This essay appeared as an editorial in the New Haven Register

They say hard cases make bad law. They’re right.

I oppose to the death penalty. I oppose it for many reasons. I oppose it instinctively because it just feels wrong. I oppose it based on the teachings of my Church which tell me it’s wrong. I oppose it intellectually because I know that it is not a deterrent; because I recognize the possibility of irremediable error; and because I understand the randomness of its application depending, as it does, on the geographic area of the crime, the personality of the prosecuting authority and other factors.

Those are all good and sufficient reasons.

My instincts, beliefs and thoughts have been solidified recently by watching the mechanics of implementing the extreme penalty. It debases us all. It pushes everyone involved to disturbing extremes of conduct which compromise our values and integrity. We are members of the human race. We are better than this.

What crystallized this for me was a conversation with a media representative, one of the statutorily-required three, who was to attend the execution of Michael Ross. How, I asked, was this person chosen. By lottery was the reply. Essentially the names were placed in a hat and three were drawn. That process, the thought that powerball, roulette and executions involve the same basic process is chilling. We have to be better than this.

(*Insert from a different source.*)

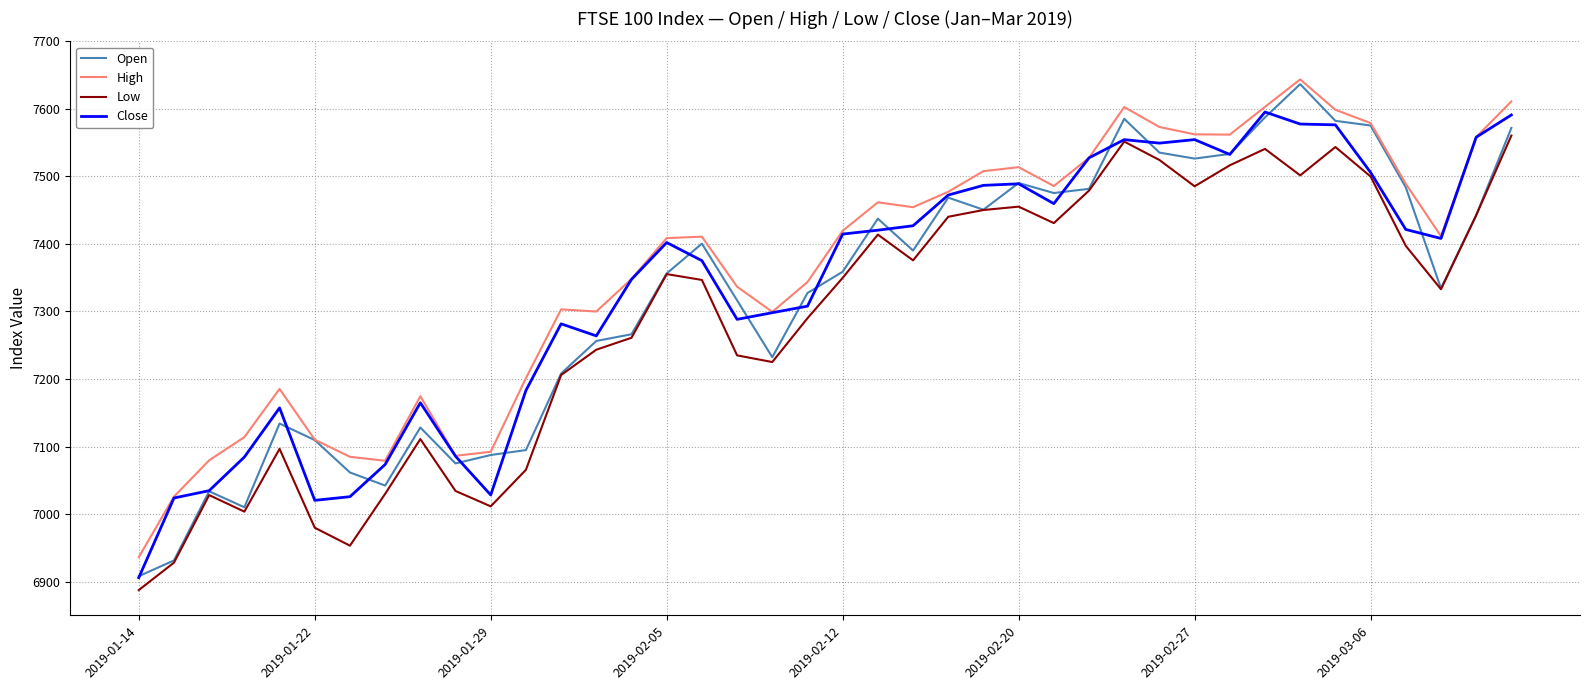

What is the maximum value shown in the chart?

7643.7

I watched as judges and lawyers I know, friends and colleagues, struggle to push concepts and arguments to and perhaps beyond their limits to stop the execution. I watch one of the finest, most honorable judges I know, who, because of the bad fortune of his geographic assignment, must set an execution date on a case with which he has no familiarity.

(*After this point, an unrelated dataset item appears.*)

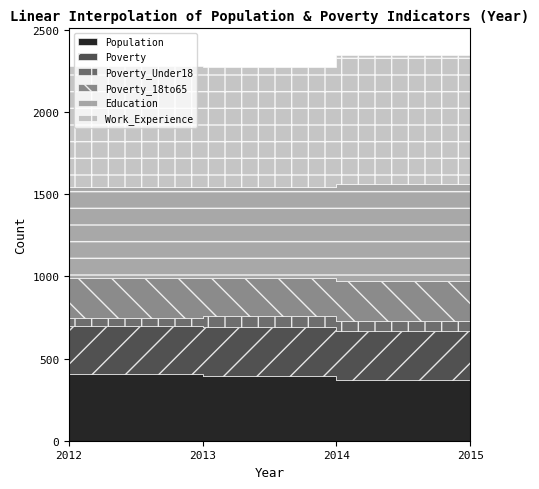

Where is the first local maximum for Education?

2014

I see an honorable lawyer, himself opposed to the death penalty, trying to fulfill his sworn responsibility to represent the wishes of his client. I know he was appointed to that task by happenstance because he was in the courthouse when Michael Ross met with the prosecutor ten years ago to withdraw all appeals. I see him pilloried by colleagues who are opposed to the death penalty but who fight daily without a second thought to advance the wishes of their clients whom many believe should be subjected to the death penalty.

I read with pain the transcript of an eleventh-hour proceeding where another judge whom I know, admire and respect desperately, painfully, comes close to, or, in the minds of many does, go over the top in dressing down Ross’s lawyer. I read carefully and see the words apparently directed to the lawyer are actually intended for Ross himself so that, at long last he, the condemned, will take a step to stop us from what we are doing. I then watch as others, reacting to that judge, call for an investigation, a Congressional inquiry.

And I realize that but for a scheduling quirk the case would have gone to another judge, perhaps not so inclined, and, but for that, Michael Ross would be dead.

Revenge is not sweet. The death penalty will never bring relief, comfort or even closure. When we watch, chillingly, how it actually happens, how the machinery of execution is influenced by serendipity and happenstance we have to be appalled.

We are human beings. We’ve got to be better than this. Hard cases may make bad law. They don’t have to make people act badly.